## Information supplied:
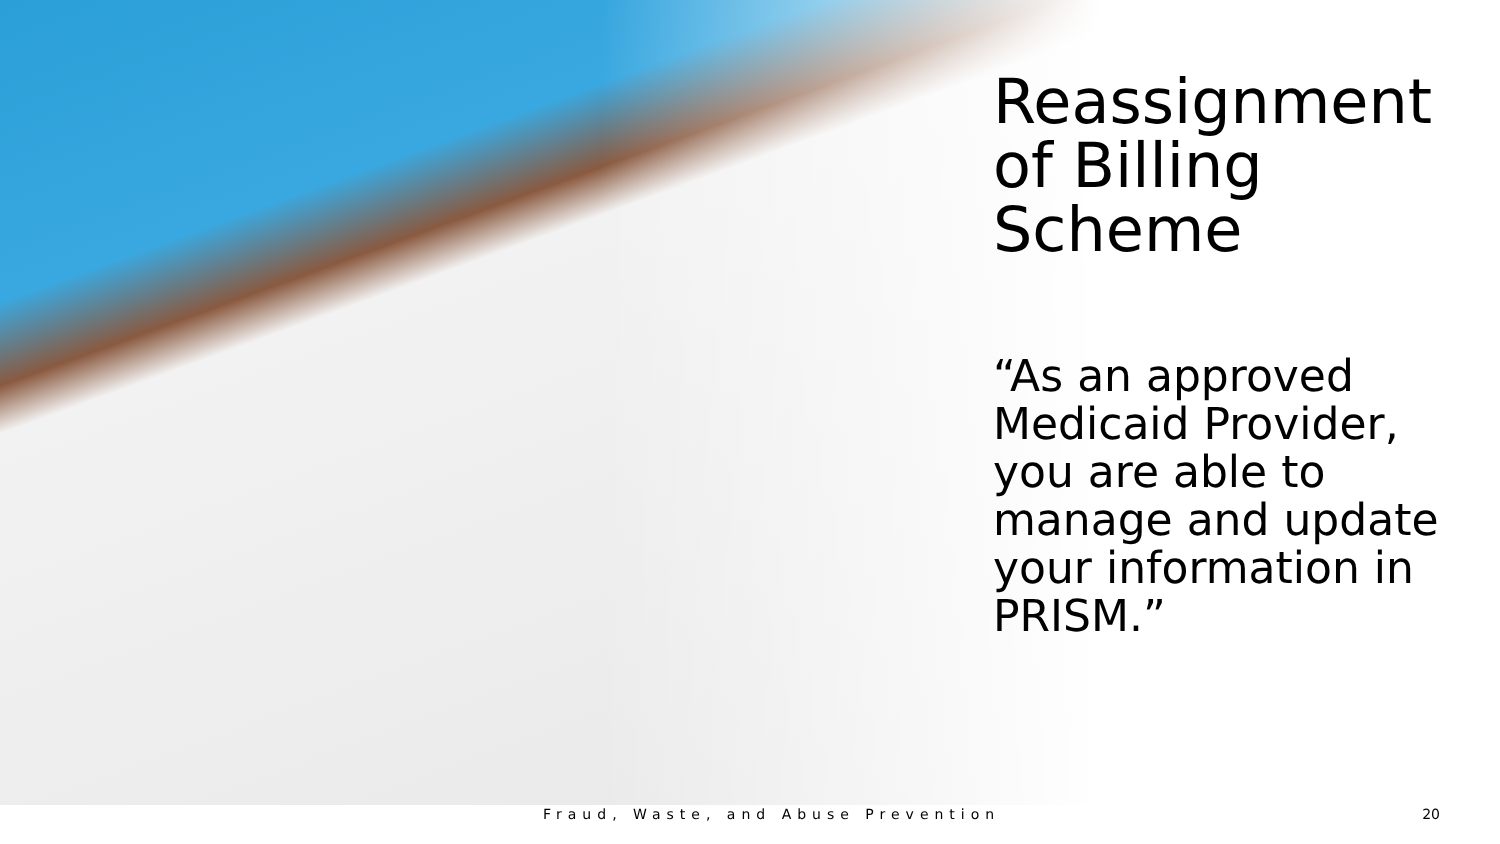Reassignment of Billing Scheme
“As an approved Medicaid Provider, you are able to manage and update your information in PRISM.”
Fraud, Waste, and Abuse Prevention 20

## What you have to do:
Please write out all the data word for word, but keep every picture out.

## Exercise solution:
Reassignment of Billing Scheme
“As an approved Medicaid Provider, you are able to manage and update your information in PRISM.”
Fraud, Waste, and Abuse Prevention 20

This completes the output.